→ Problem to solve: What is needed is a verbatim copy of each record below.

Stored data

-*-*-

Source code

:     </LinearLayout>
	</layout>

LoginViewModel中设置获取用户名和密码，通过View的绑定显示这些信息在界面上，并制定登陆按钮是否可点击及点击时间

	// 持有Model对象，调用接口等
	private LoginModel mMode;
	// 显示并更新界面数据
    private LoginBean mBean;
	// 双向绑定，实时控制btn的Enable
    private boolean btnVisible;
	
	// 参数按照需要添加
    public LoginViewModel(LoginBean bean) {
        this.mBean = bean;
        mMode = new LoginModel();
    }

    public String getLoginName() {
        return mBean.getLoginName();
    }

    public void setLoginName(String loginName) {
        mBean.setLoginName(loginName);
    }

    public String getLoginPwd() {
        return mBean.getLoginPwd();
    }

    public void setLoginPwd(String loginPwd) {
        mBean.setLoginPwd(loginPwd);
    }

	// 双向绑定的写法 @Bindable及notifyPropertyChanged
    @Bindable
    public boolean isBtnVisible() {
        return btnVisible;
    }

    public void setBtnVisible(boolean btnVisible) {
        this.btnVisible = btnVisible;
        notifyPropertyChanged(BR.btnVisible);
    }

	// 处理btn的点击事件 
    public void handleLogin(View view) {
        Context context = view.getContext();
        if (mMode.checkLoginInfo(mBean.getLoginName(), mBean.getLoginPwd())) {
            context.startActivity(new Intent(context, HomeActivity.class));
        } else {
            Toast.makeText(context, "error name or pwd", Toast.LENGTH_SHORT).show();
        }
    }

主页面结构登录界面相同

-*-*-

→ Exercise output:
Source code

:     </LinearLayout>
	</layout>

LoginViewModel中设置获取用户名和密码，通过View的绑定显示这些信息在界面上，并制定登陆按钮是否可点击及点击时间

	// 持有Model对象，调用接口等
	private LoginModel mMode;
	// 显示并更新界面数据
    private LoginBean mBean;
	// 双向绑定，实时控制btn的Enable
    private boolean btnVisible;
	
	// 参数按照需要添加
    public LoginViewModel(LoginBean bean) {
        this.mBean = bean;
        mMode = new LoginModel();
    }

    public String getLoginName() {
        return mBean.getLoginName();
    }

    public void setLoginName(String loginName) {
        mBean.setLoginName(loginName);
    }

    public String getLoginPwd() {
        return mBean.getLoginPwd();
    }

    public void setLoginPwd(String loginPwd) {
        mBean.setLoginPwd(loginPwd);
    }

	// 双向绑定的写法 @Bindable及notifyPropertyChanged
    @Bindable
    public boolean isBtnVisible() {
        return btnVisible;
    }

    public void setBtnVisible(boolean btnVisible) {
        this.btnVisible = btnVisible;
        notifyPropertyChanged(BR.btnVisible);
    }

	// 处理btn的点击事件 
    public void handleLogin(View view) {
        Context context = view.getContext();
        if (mMode.checkLoginInfo(mBean.getLoginName(), mBean.getLoginPwd())) {
            context.startActivity(new Intent(context, HomeActivity.class));
        } else {
            Toast.makeText(context, "error name or pwd", Toast.LENGTH_SHORT).show();
        }
    }

主页面结构登录界面相同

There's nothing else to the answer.